Two days later, she answered by telegram:

“Shipment arrived splendid condition am thankful for you today. Forever=Ruth”

a) Seeing herself as Ruth, my mother was reiterating a pattern which her mother had endorsed by her own marriage but how?

b) Hattie Helen’s mother and her husband’s mother had been in the same church and were buried in the same cemetery.

c) As a very young girl, widows surrounded Maxine. Her mother’s brothers had died young leaving two young widows. What did that mean to Maxine who herself became a young widow…..and how was this echoed in the words of Ruth?

  1. Regina Winklein Sommer was the first ancestor I found to come to America. She arrived on the “Defender” in June of 1837. She was 29 years old.

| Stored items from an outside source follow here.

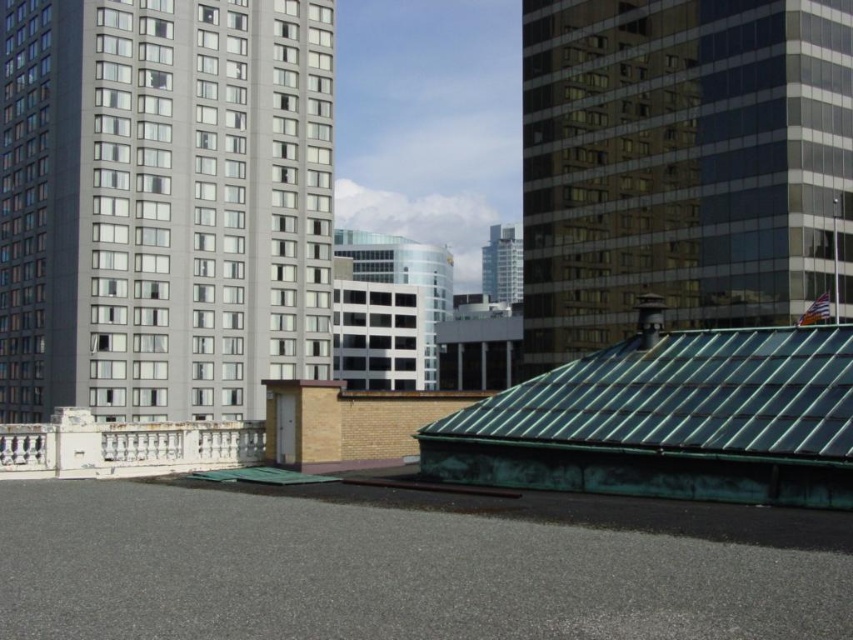
Question: Among these objects, which one is nearest to the camera?

Choices:
 (A) gray concrete building at left
 (B) matte glass skyscraper at center

Answer: (A)

Question: Is the position of white glass building at center more distant than that of matte glass skyscraper at center?

Choices:
 (A) no
 (B) yes

Answer: (A)

Question: Which object is farther from the camera taking this photo?

Choices:
 (A) gray concrete building at left
 (B) green glass roof at upper right

Answer: (A)

Question: Does gray concrete building at left have a greater width compared to green glass roof at upper right?

Choices:
 (A) yes
 (B) no

Answer: (A)

Question: Which point is farther to the camera?

Choices:
 (A) white glass building at center
 (B) gray concrete building at left
 (C) matte glass skyscraper at center
 (D) green glass roof at upper right

Answer: (C)

Question: Considering the relative positions of gray concrete building at left and matte glass skyscraper at center in the image provided, where is gray concrete building at left located with respect to matte glass skyscraper at center?

Choices:
 (A) right
 (B) left

Answer: (B)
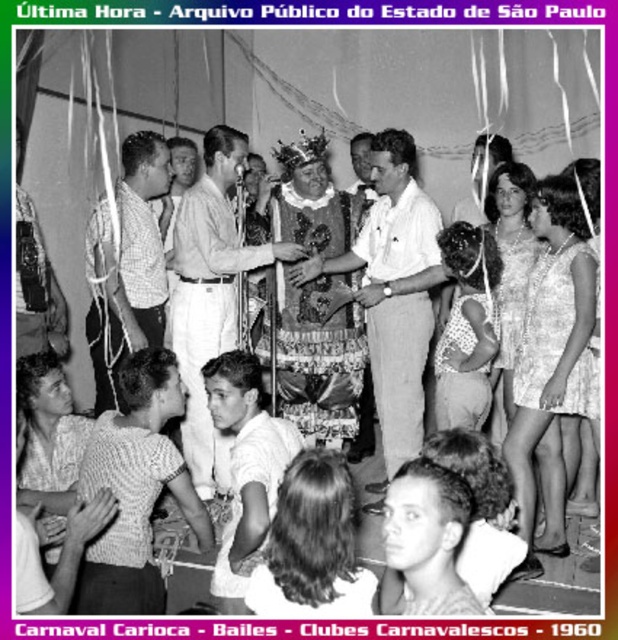
In the image of the 1960 Brazilian Carnival event, there is a person wearing a checkered shirt at center and another wearing a decorative fabric costume at center. From the perspective of someone standing at the front of the image, which clothing item is positioned to the left?

The checkered shirt at center is positioned to the left of the decorative fabric costume at center.

You are a photographer at the Carnaval Carioca event and want to capture a photo of both the light brown cotton shirt at center and the smooth white shirt at center. Which shirt should you focus on first if you want to include both in your shot without moving the camera?

The light brown cotton shirt at center is to the left of the smooth white shirt at center, so you should focus on the light brown cotton shirt at center first to ensure both shirts are captured in the frame.

You are a photographer at the event and need to capture a photo of both the smooth white shirt at center and the decorative fabric costume at center in the same frame. Given that your camera has a minimum focus distance of 3 feet, will you be able to take the photo without moving closer?

The distance between the smooth white shirt at center and the decorative fabric costume at center is 3.44 feet, which is greater than the camera minimum focus distance of 3 feet. Therefore, you can take the photo without moving closer.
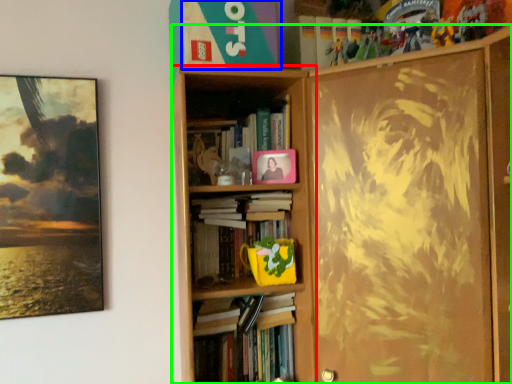
Question: Based on their relative distances, which object is nearer to bookcase (highlighted by a red box)? Choose from paperback book (highlighted by a blue box) and bookcase (highlighted by a green box).

Choices:
 (A) paperback book
 (B) bookcase

Answer: (B)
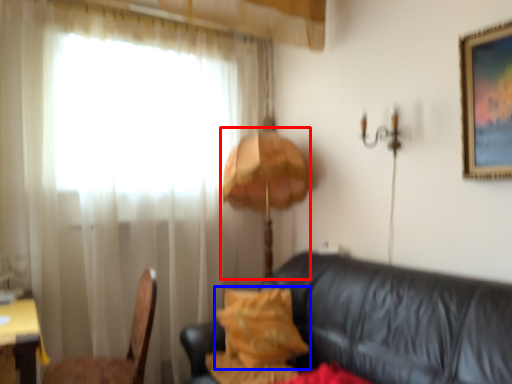
Question: Which point is closer to the camera, table lamp (highlighted by a red box) or pillow (highlighted by a blue box)?

Choices:
 (A) table lamp
 (B) pillow

Answer: (B)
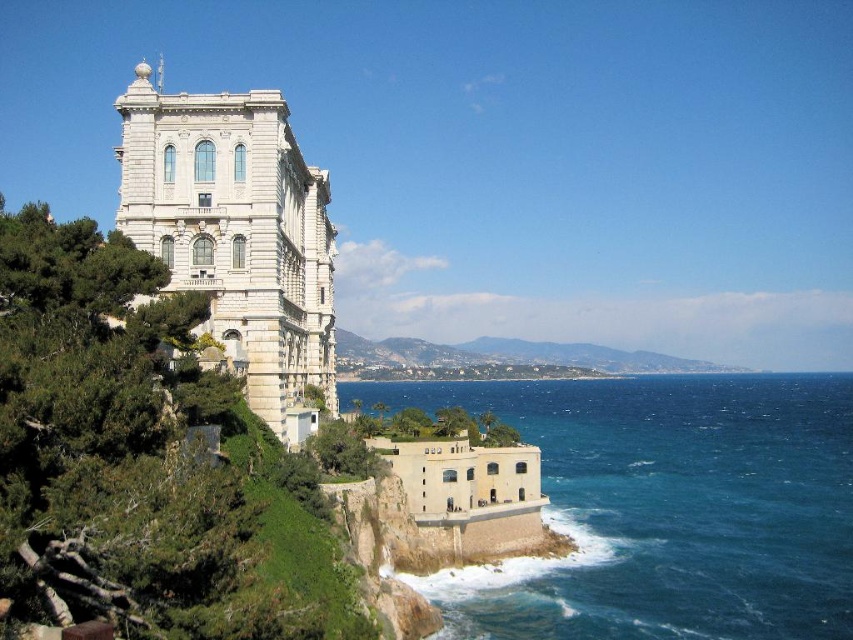
Between blue water at lower right and white stone building at upper left, which one is positioned higher?

white stone building at upper left is higher up.

Measure the distance from blue water at lower right to white stone building at upper left.

blue water at lower right and white stone building at upper left are 52.84 meters apart from each other.

Which is in front, point (747, 394) or point (291, 432)?

Point (291, 432) is more forward.

Identify the location of blue water at lower right. (665, 508).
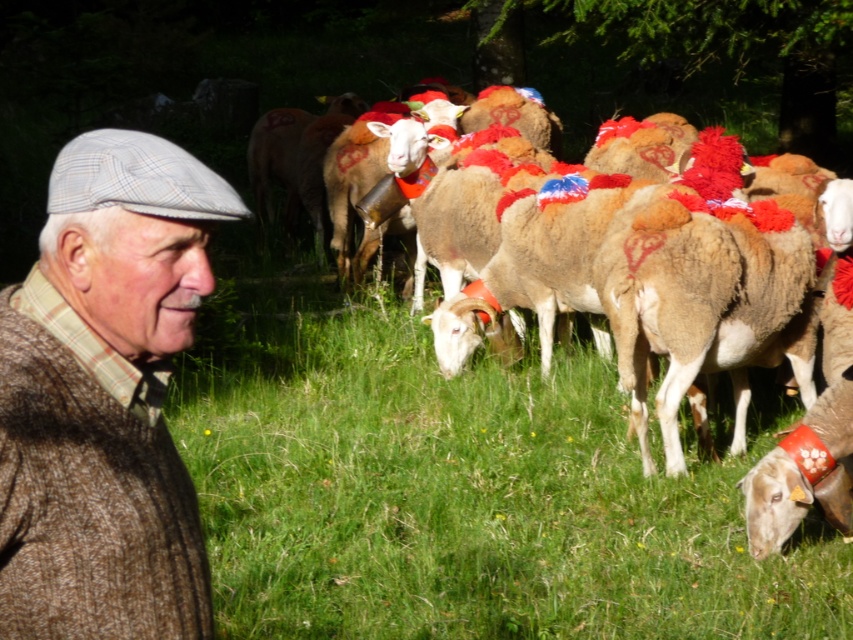
Question: Which object appears farthest from the camera in this image?

Choices:
 (A) brown woolen sheep at center
 (B) brown woolen sweater at left

Answer: (A)

Question: Which point is farther to the camera?

Choices:
 (A) brown woolen sweater at left
 (B) brown woolen sheep at center

Answer: (B)

Question: Which of the following is the farthest from the observer?

Choices:
 (A) (170, 195)
 (B) (706, 337)

Answer: (B)

Question: Is brown woolen sweater at left closer to camera compared to brown woolen sheep at center?

Choices:
 (A) yes
 (B) no

Answer: (A)

Question: Can you confirm if brown woolen sweater at left is positioned below brown woolen sheep at center?

Choices:
 (A) yes
 (B) no

Answer: (A)

Question: Can you confirm if brown woolen sweater at left is smaller than brown woolen sheep at center?

Choices:
 (A) yes
 (B) no

Answer: (A)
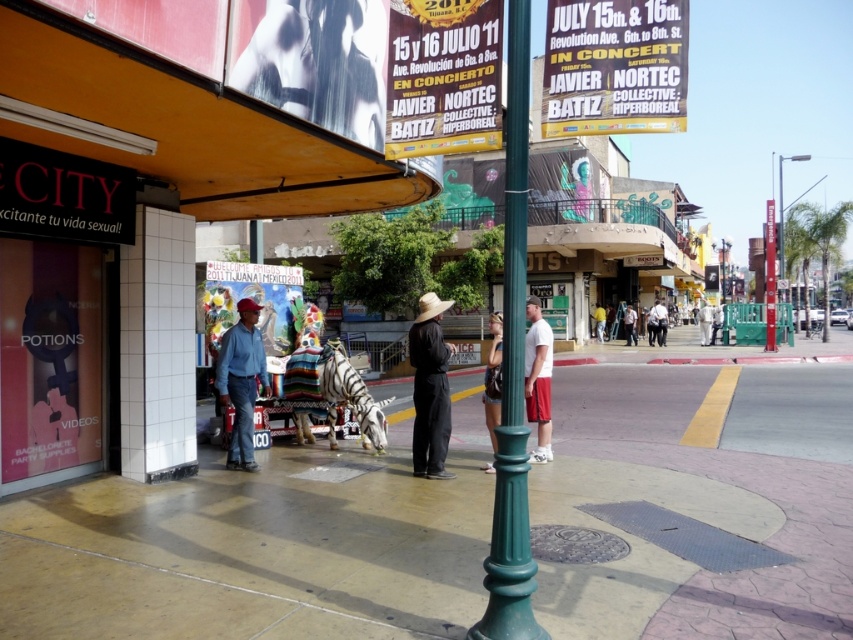
Which is more to the left, metallic pole at upper right or white fabric pants at center?

From the viewer's perspective, white fabric pants at center appears more on the left side.

Is metallic pole at upper right above white fabric pants at center?

Yes.

Where is `metallic pole at upper right`? This screenshot has width=853, height=640. metallic pole at upper right is located at coordinates (782, 209).

Describe the element at coordinates (492, 378) in the screenshot. The height and width of the screenshot is (640, 853). I see `matte black shorts at center` at that location.

Is matte black shorts at center wider than yellow fabric bag at center?

Correct, the width of matte black shorts at center exceeds that of yellow fabric bag at center.

Identify the location of matte black shorts at center. Image resolution: width=853 pixels, height=640 pixels. (492, 378).

The image size is (853, 640). Identify the location of matte black shorts at center. tap(492, 378).

In the scene shown: Does green painted metal pole at center appear under white fabric pants at center?

Indeed, green painted metal pole at center is positioned under white fabric pants at center.

Based on the photo, can you confirm if green painted metal pole at center is positioned to the left of white fabric pants at center?

Correct, you'll find green painted metal pole at center to the left of white fabric pants at center.

Is point (505, 150) positioned before point (717, 310)?

Yes, point (505, 150) is in front of point (717, 310).

At what (x,y) coordinates should I click in order to perform the action: click on green painted metal pole at center. Please return your answer as a coordinate pair (x, y). Looking at the image, I should click on (512, 376).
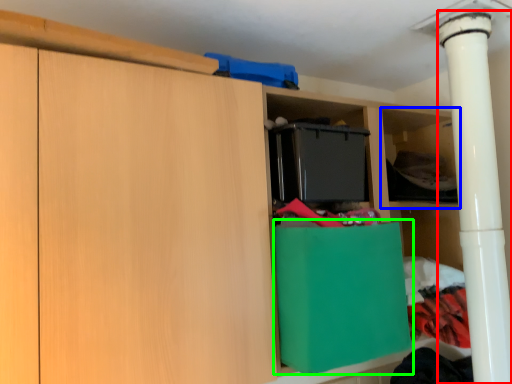
Question: Which is farther away from pillar (highlighted by a red box)? shelf (highlighted by a blue box) or cabinetry (highlighted by a green box)?

Choices:
 (A) shelf
 (B) cabinetry

Answer: (B)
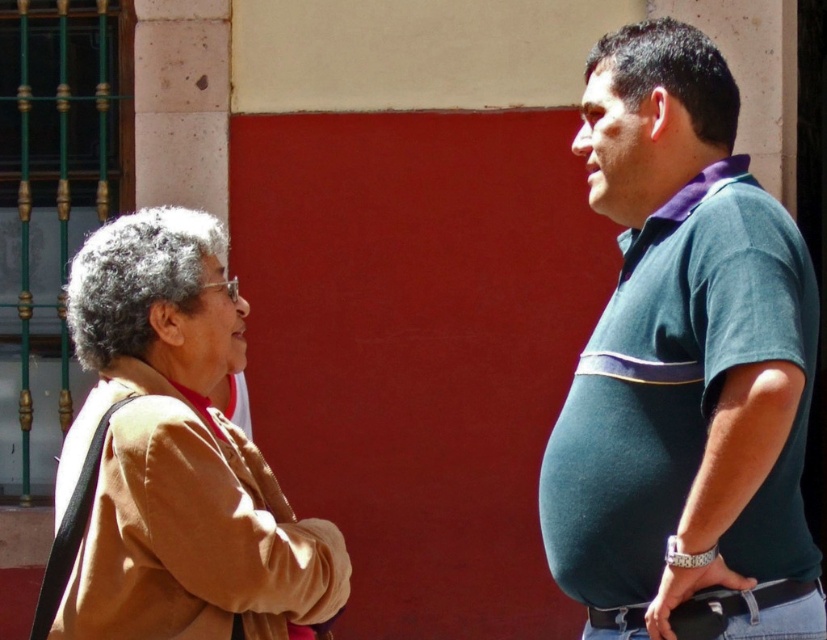
You are standing in front of the two people in the image. The green cotton shirt at right is located at point [684,364]. Where is the green cotton shirt at right relative to the older woman on the left?

The green cotton shirt at right is located at point [684,364], which is to the right of the older woman on the left.

You are a fashion designer observing two people in an outdoor setting. The scene includes a green cotton shirt at right and a light brown fabric jacket at left. Which clothing item appears taller in the image?

The green cotton shirt at right appears much taller than the light brown fabric jacket at left in the image.

You are standing in front of the building and want to place a decoration at the point closer to the camera between point (679, 381) and point (67, 316). Which point should you choose?

You should choose point (679, 381) because it is closer to the camera than point (67, 316).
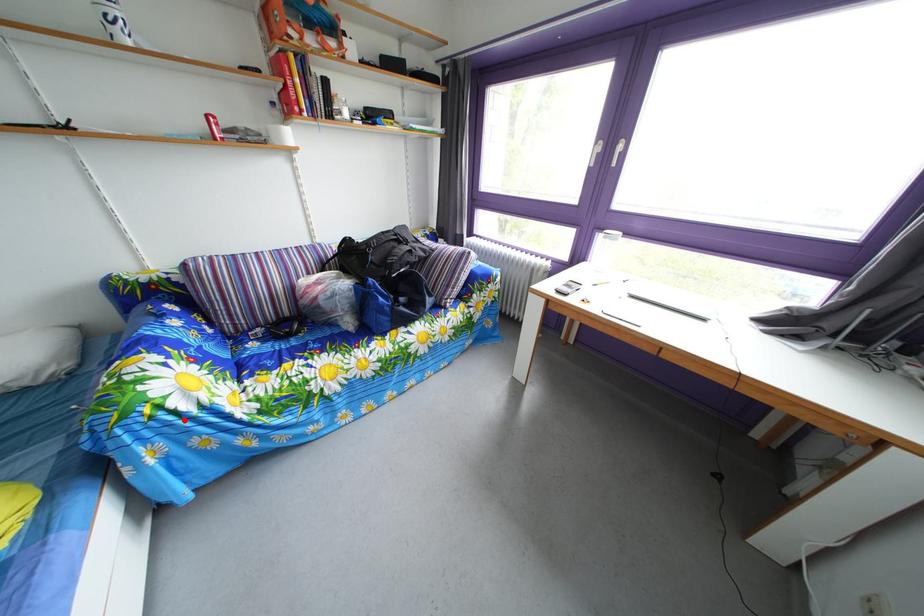
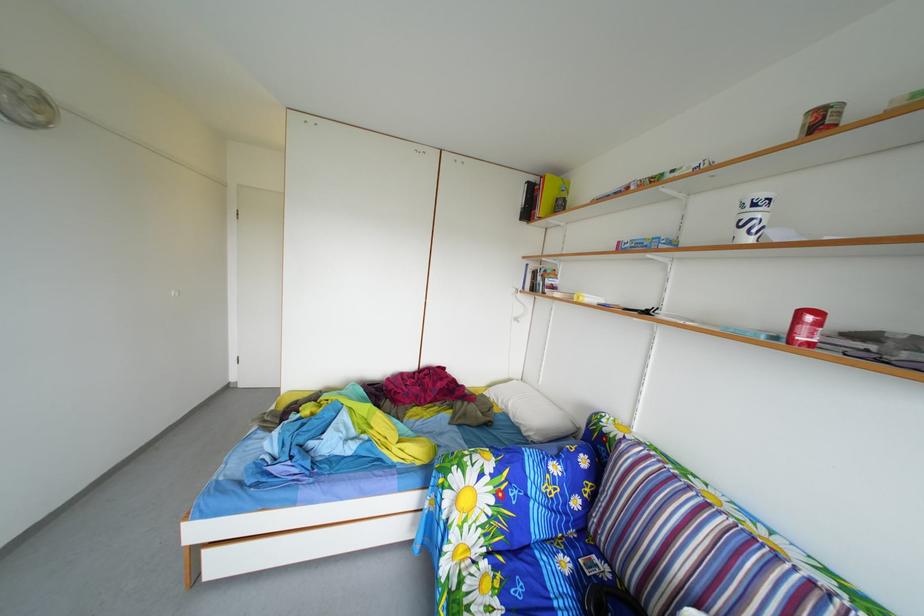
The point at the highlighted location is marked in the first image. Where is the corresponding point in the second image?

(453, 507)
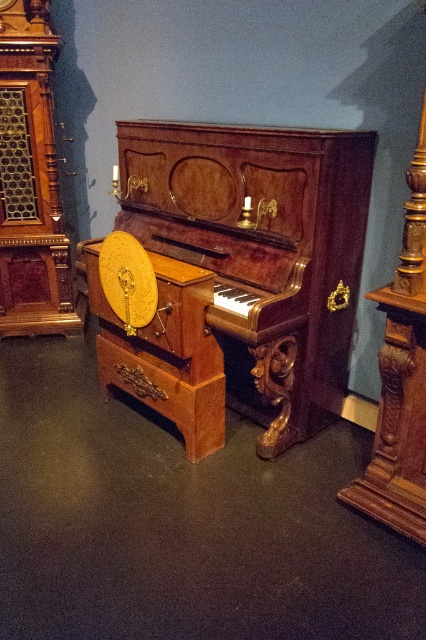
You are moving a small potted plant that is 0.5 meters wide. You want to place it between the mahogany polished piano at center and the polished wood clock at left. Is there enough space for the plant?

The mahogany polished piano at center is bigger than the polished wood clock at left. Therefore, there is enough space between them to place the 0.5 meters wide potted plant.

You are standing in front of the vintage upright piano and need to locate two specific points marked on the image. The first point is at coordinates point(x=336, y=138) and the second is at point(x=17, y=152). Which of these two points is closer to you?

Point(x=336, y=138) is in front of point(x=17, y=152), so it is closer to you.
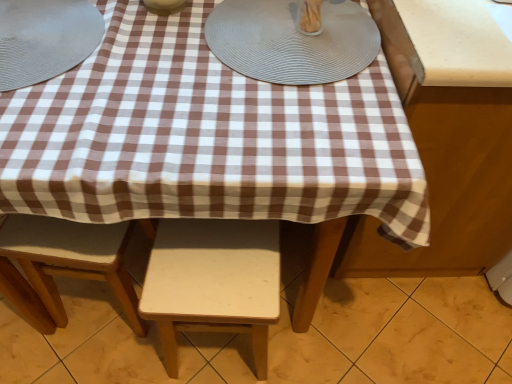
In order to click on vacant space situated above white matte stool at center, arranged as the first stool when viewed from the right (from a real-world perspective) in this screenshot , I will do `click(216, 262)`.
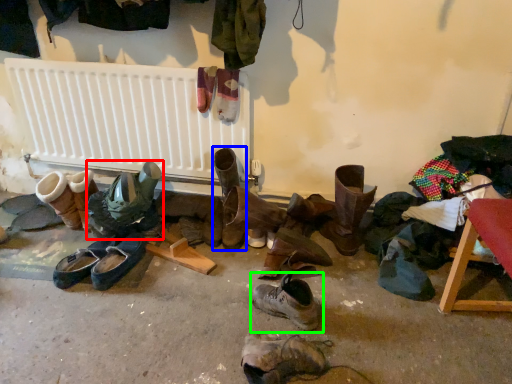
Question: Based on their relative distances, which object is farther from footwear (highlighted by a red box)? Choose from footwear (highlighted by a blue box) and footwear (highlighted by a green box).

Choices:
 (A) footwear
 (B) footwear

Answer: (B)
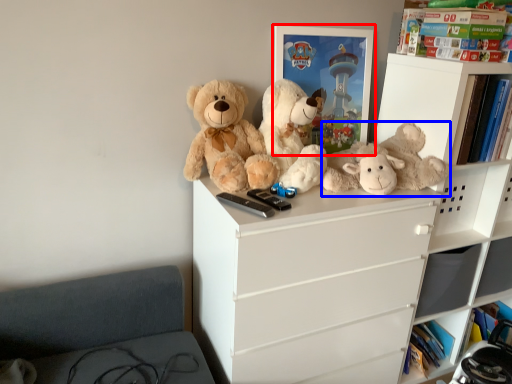
Question: Among these objects, which one is nearest to the camera, picture frame (highlighted by a red box) or teddy bear (highlighted by a blue box)?

Choices:
 (A) picture frame
 (B) teddy bear

Answer: (B)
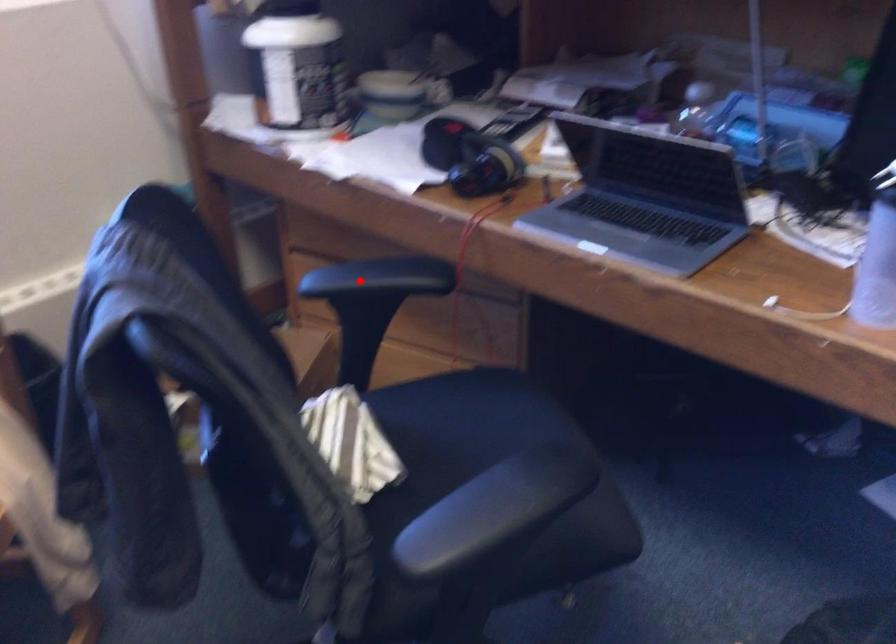
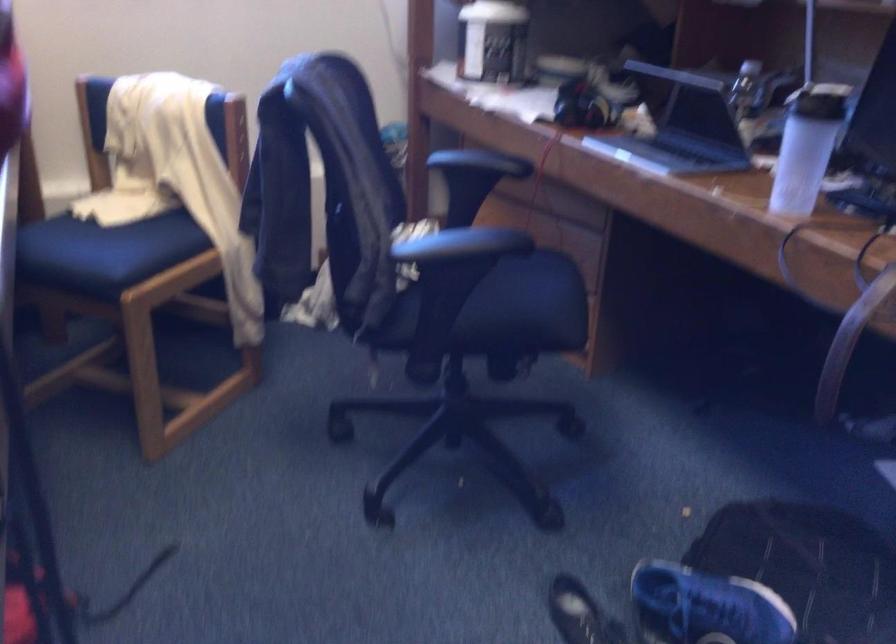
The point at the highlighted location is marked in the first image. Where is the corresponding point in the second image?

However, it took me several years to learn of her youngest daughter Anna born in 1852.

a) Finding Anna and the connections between her and her mother taught me a lot about both women.

b) Who else haven’t I found in my searches? 

  1. Finally and recently, I found a photograph of my mother’s grandmother Helen Barenz Dieter taken in her living room in 1939 in Joplin, Mo. She is 69 years old. She is sitting under huge oval portraits of her and her late husband. Off to the side is a similar large oval photograph of her youngest son, August. I recognize the photos of her and her husband. They are enlargements of a family photo taken about 1906. At that time the family was intact. In the next ten years, all three of her sons died.

a) What do I need to know about this woman and her life in order to know what she was thinking as she posed for this 1939 portrait.

b) Was she thinking of the woman who posed originally in 1906?

c) That woman was quite used to posing for pictures with her children. She wasn’t camera shy.

d) What was she thinking of herself in front of the camera?

How do I write about all this? After imagining them and their lives in their times, imagine them imagining their own lives: recreate their imaginations (i.e. recreate the depth of their lives from completely unrecorded records.)

For example: what they did to make their lives livable, 

what they did do to remember themselves and their lives in a world that would not remember them. 

They knew that the depth of time, the experience of their very existence, depended on them and their imaginations…and this depth they constructed in unrecorded ways.

Try to imagine how this imagining of themselves, this attention of the depths of their experiences (recorded yet unrecorded).

How their thinking about themselves showed up unrecorded.

How they taught their children: 

hand gestures, 

singing as they sewed,

how they stretched the flatness of recorded time to include them.

How, in creating this deeper sense of time, they reached beyond themselves and into the next generation also connecting with those who went before them.

Figure out how they passed this imagination or (forgotten).

Vanished perceptual and perceptual forms…..(I think this phrase is from [Barbara] Duden it certainly isn’t mine although it describes what I am thinking about).